WORK REQUIRED
Output the line containing "We need to get", then every remaining line of the entries below, exactly as written and with no other text.

★ ★ ★ ★

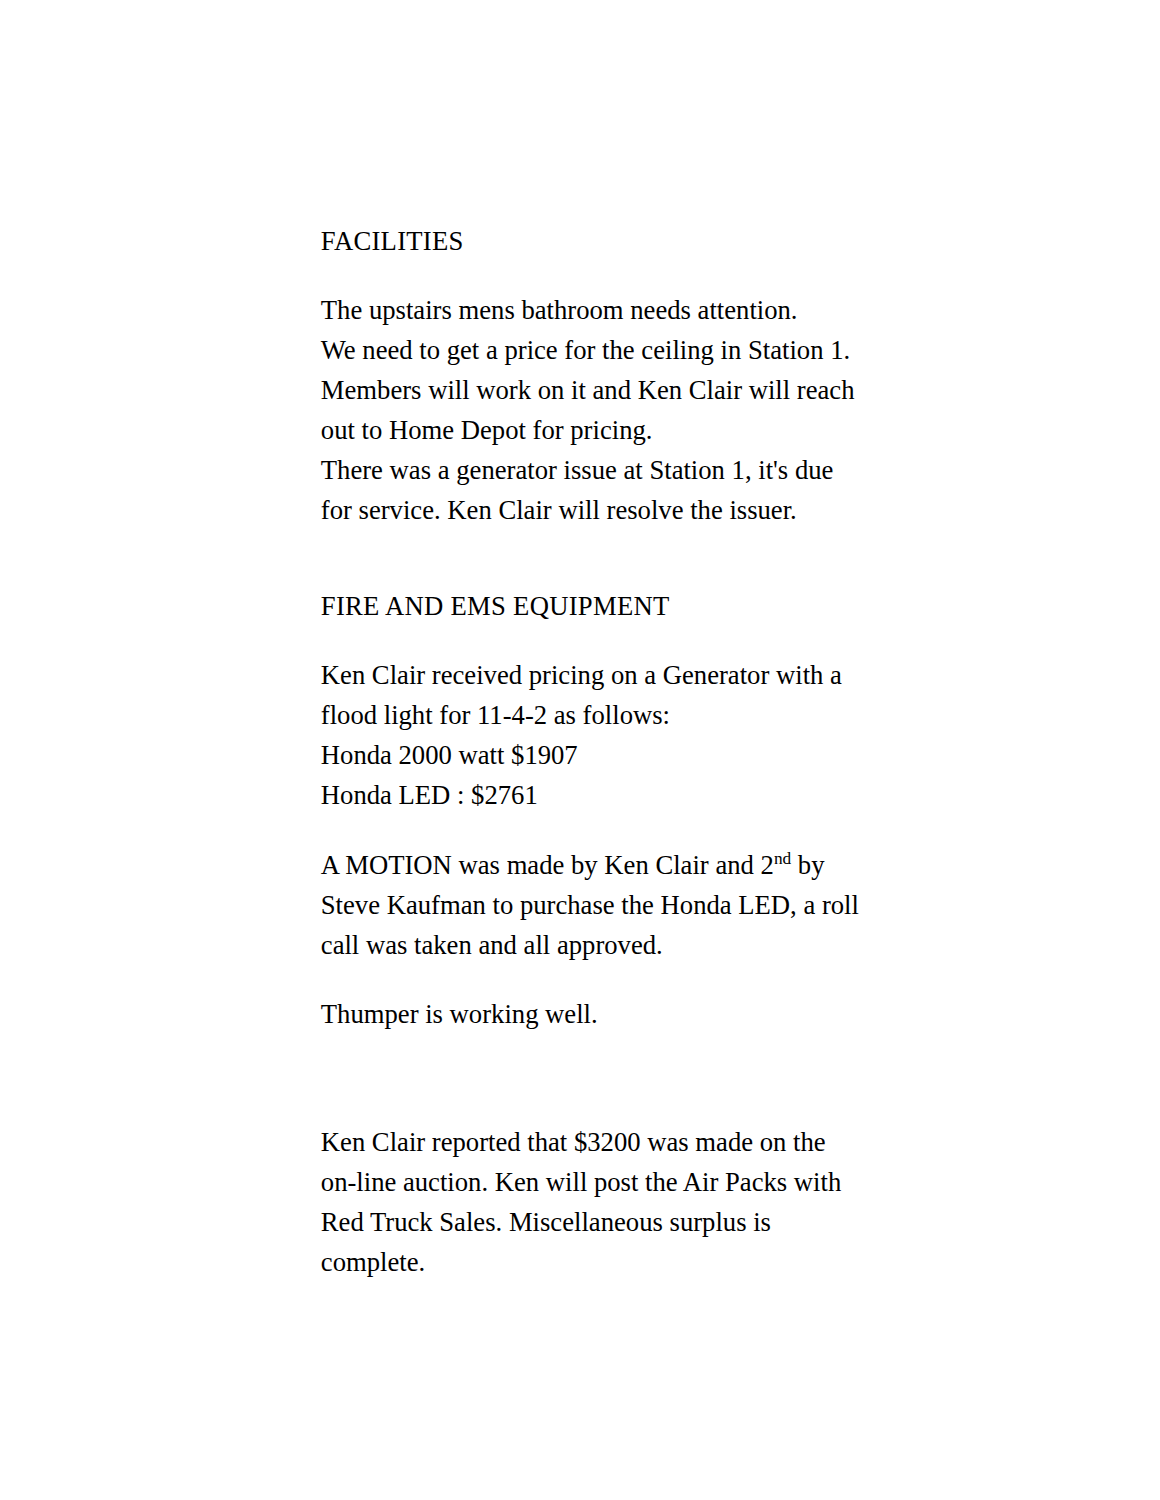FACILITIES
The upstairs mens bathroom needs attention.
We need to get a price for the ceiling in Station 1. Members will work on it and Ken Clair will reach out to Home Depot for pricing.
There was a generator issue at Station 1, it's due for service. Ken Clair will resolve the issuer.
FIRE AND EMS EQUIPMENT
Ken Clair received pricing on a Generator with a flood light for 11-4-2 as follows:
Honda 2000 watt $1907
Honda LED : $2761
A MOTION was made by Ken Clair and 2nd by Steve Kaufman to purchase the Honda LED, a roll call was taken and all approved.
Thumper is working well.
Ken Clair reported that $3200 was made on the on-line auction. Ken will post the Air Packs with Red Truck Sales. Miscellaneous surplus is complete.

★ ★ ★ ★

EXERCISE RESPONSE
We need to get a price for the ceiling in Station 1. Members will work on it and Ken Clair will reach out to Home Depot for pricing.
There was a generator issue at Station 1, it's due for service. Ken Clair will resolve the issuer.
FIRE AND EMS EQUIPMENT
Ken Clair received pricing on a Generator with a flood light for 11-4-2 as follows:
Honda 2000 watt $1907
Honda LED : $2761
A MOTION was made by Ken Clair and 2nd by Steve Kaufman to purchase the Honda LED, a roll call was taken and all approved.
Thumper is working well.
Ken Clair reported that $3200 was made on the on-line auction. Ken will post the Air Packs with Red Truck Sales. Miscellaneous surplus is complete.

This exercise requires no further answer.